The Tesla Model Y is a very safe crossover, at least according to the National Highway Traffic Safety Administration.
The federal agency reported that the Model Y, Tesla’s lower-priced SUV sibling to the Model X, scored five stars overall. The rating was especially notable for a five-star rollover rating. Most SUVs rate three or four stars for rollover due to their higher centers of gravity when compared to passenger cars that ride lower to the ground. The difference in the Model Y is that the lithium-ion battery pack that makes up most of the SUV’s floors also helps considerably to lower its center of gravity.

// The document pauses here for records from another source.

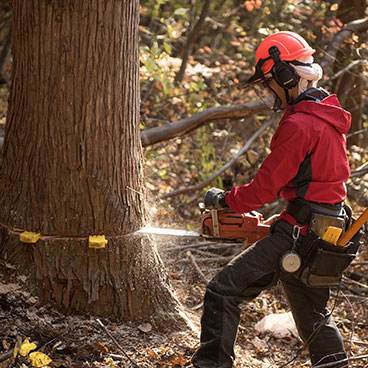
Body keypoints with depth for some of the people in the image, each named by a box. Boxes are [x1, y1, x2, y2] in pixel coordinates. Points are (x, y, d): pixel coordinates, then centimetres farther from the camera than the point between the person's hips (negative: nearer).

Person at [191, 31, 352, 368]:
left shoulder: (299, 125, -19)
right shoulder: (330, 116, 12)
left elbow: (266, 186, -18)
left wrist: (224, 200, -1)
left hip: (297, 234, -10)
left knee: (223, 293, -6)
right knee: (313, 314, 24)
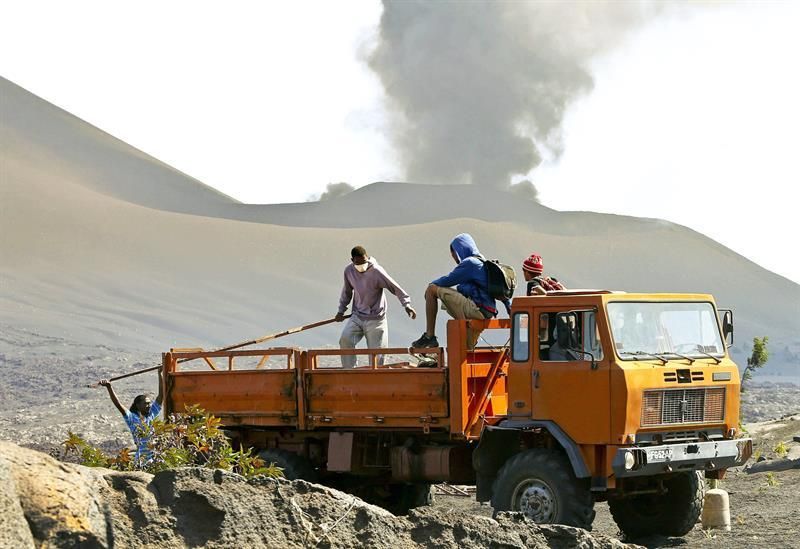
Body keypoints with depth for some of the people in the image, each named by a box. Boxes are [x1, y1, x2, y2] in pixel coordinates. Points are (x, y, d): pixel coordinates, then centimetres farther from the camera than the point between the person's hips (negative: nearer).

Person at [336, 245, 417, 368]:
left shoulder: (376, 271, -15)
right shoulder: (349, 271, -1)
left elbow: (395, 288, -13)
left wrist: (407, 305, -22)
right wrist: (341, 310, 19)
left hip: (375, 319, -3)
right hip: (357, 317, 3)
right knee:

So far, only NHTSA has weighed in on the Model Y’s crashworthiness. The insurance industry-funded Insurance Institute for Highway Safety hasn’t yet crash-tested the Model Y. If its performance is anything like the related Tesla Model 3 sedan, the Y should do well. The Model 3 earned a Top Safety Pick+, the highest award granted by the IIHS. Only an “Advanced” score for its vehicle-to-pedestrian collision-avoidance system and an “Acceptable” score for its LATCH child seat anchors prevented it from earning a perfect score.
The 2021 Model Y starts just under $50,000 prior to any government incentives, though a less-expensive model with a shorter electric range will hit the road soon for around $43,000.